Monday, July 25, 2005

Public Service Notice

Some readers may have noticed the style on my page went totally bonkers (displayed CSS code, incorrectly split up posts). You would have only noticed this problem if you used Microsoft's Internet Explorer. The KHTML (Konqueror/Safari) and Gecko (Mozilla/Firefox) renderers both drew the page correctly. The main problem was caused by a bug in IE that incorrectly turns off “standards compliant mode” if the !DOCTYPE declaration (that declares the document to be Strict XHTML 1.0) is not the first thing in the document. I had an XML/XML-stylesheet declaration at the top of the page, which is *correct* XML/XHTML. The page still doesn't look perfect in IE (most of the sidebar appears at the bottom of the page, and I haven't the foggiest idea of why), but the text should be readable. I would suggest, for this and other reasons (like security) that you switch to a different browser. Firefox is available for just about every platform in wide use, and can be freely downloaded from mozilla.org.

Thanks shanna for pointing this out, as I would have never noticed otherwise.

Comments:
Hey! Don't go implying that I use IE by choice! The Commonwealth won't le tme install anything else on my work computer. At home, it's Firefox all the way!

(My own blog has its share of IE rendering problems, actually.)
 
Seriously, though, thanks for pointing it out. ~30% of page views (only 30%!!!) are Internet Explorer. It would be really bad if 30% of the attempts to read my page didn't work at all. If it's just *a little* messed up, maybe that'll help convince a few more people (who have a choice) to switch to a more standards-compliant browser.
 
If it's just *a little* messed up, maybe that'll help convince a few more people (who have a choice) to switch to a more standards-compliant browser.


Excellent plan! Maybe I'll use that as the reason why the text drifts outside of the boxes in IE on my blog...
 
Heh, this is the first I heard of Firefox loading correctly and IE not (I am a dedicated FireFox user).
 
In most cases where IE loads something "correctly" and Firefox doesn't, it means that the page's author used a Microsoft-only HTML or CSS extension, or ActiveX controls. The authors themselves are then intentionally shutting out users of other browsers by writing standards-incompliant code and/or using Windows-only technologies , thereby defeating the purpose of the web, which is platform-independent rendering.

My page, as far as I know, conforms to W3C XHTML 1.0. It can't conform to W3C CSS 2.0 because Blogger itself adds code that's not 100% standards compliant.
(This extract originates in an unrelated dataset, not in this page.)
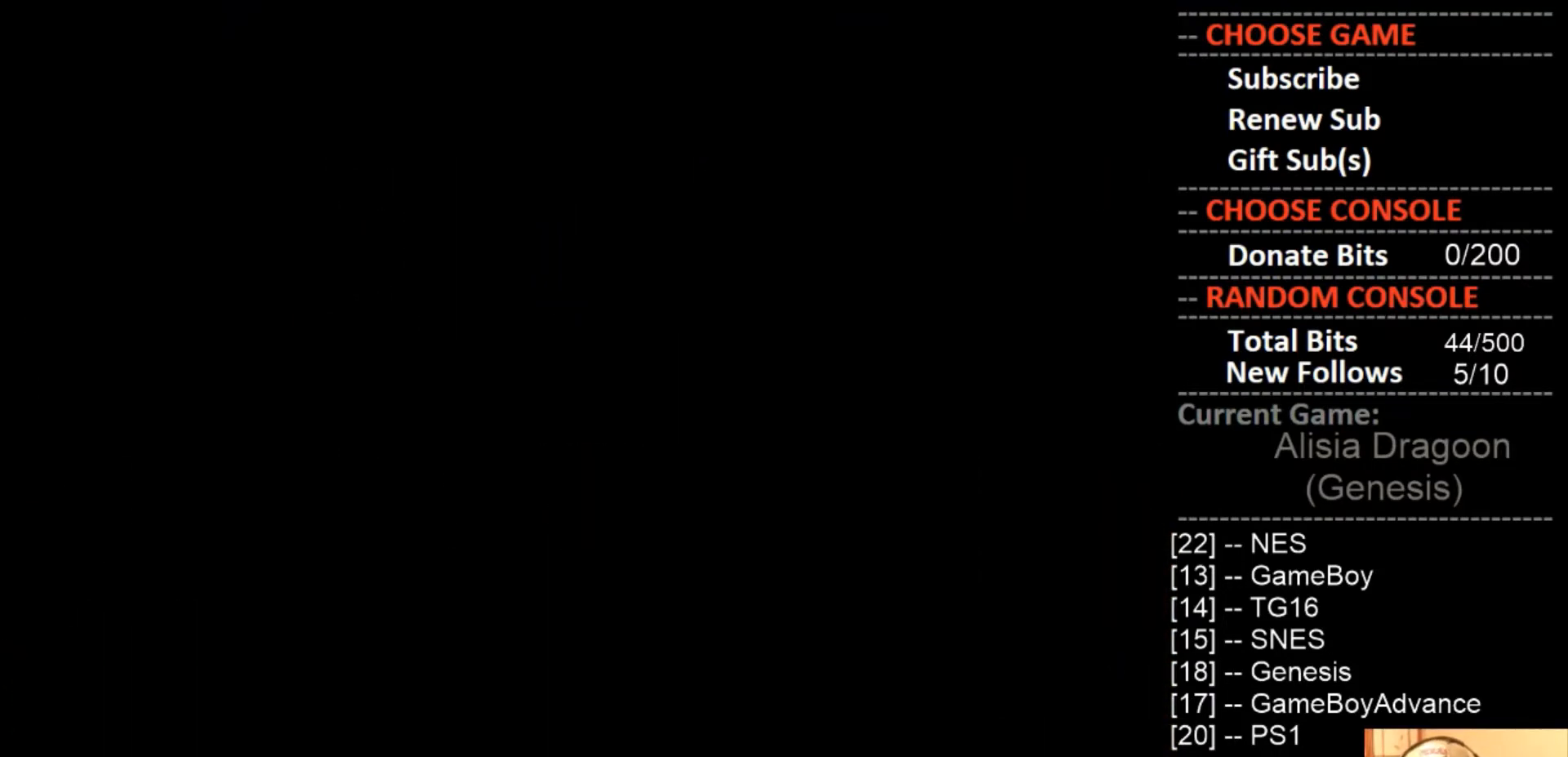
{"buttons": [], "events": []}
For the XML issue, though, my code is not the source of the incompatibity, IE is. If I find a way to fix the rendering without breaking the standards, I will. Ideally, a web page should be completely browser independent. But, if I can't achieve browser independence on all modern browsers, I'll side with the standards, and at least make the page work on those browsers that bothered implementing them correctly.
 
I use the "IE View Extension" if a page doesn't look right. The problem is that I can be missing content and not even know it.
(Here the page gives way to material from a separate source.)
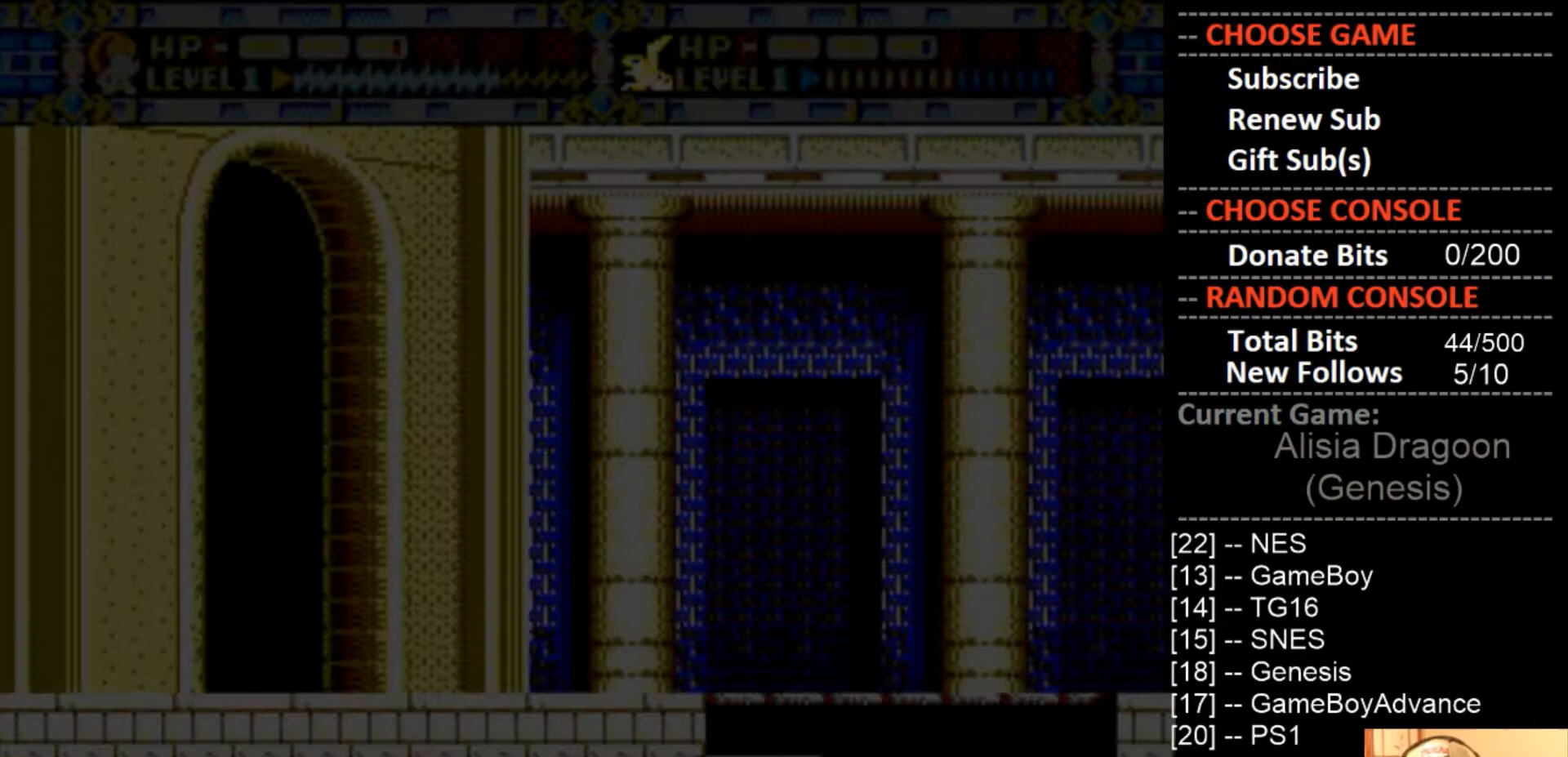
{"buttons": [], "events": []}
https://addons.mozilla.org/extensions/moreinfo.php?application=firefox&id=35
 
It's totally useless to me. There is no IE for my platform. If I have HTML/CSS rendering trouble in Gecko, it's usually rendered correctly in KHTNL. I do miss out on ActiveX controls, but, I've never found an ActiveX control I couldn't live without.
 
PS - what I really hate are: (1) pages that have "best if viewed in ... " logos. The concept is just idiotic. (2) pages that check your browser identification and won't let you in if you don't have a specific browser. It's doubly stupid.
 
Way to fight the power. I am a quite a bit behind current technology. I let the HTML revolution pass me by- is there a tag I can use in Haloscan to create a hyperlink with a label?
 
Nevermind
 
There are two things sad about my previous post- how little I know about the technilogy I use everyday, and how easy it is to find quick answers to any question (and hence never get a deep understanding) using google.
 
On the bright side, if you have a general understanding about how these things technologies work, you can always look up the specifics easily.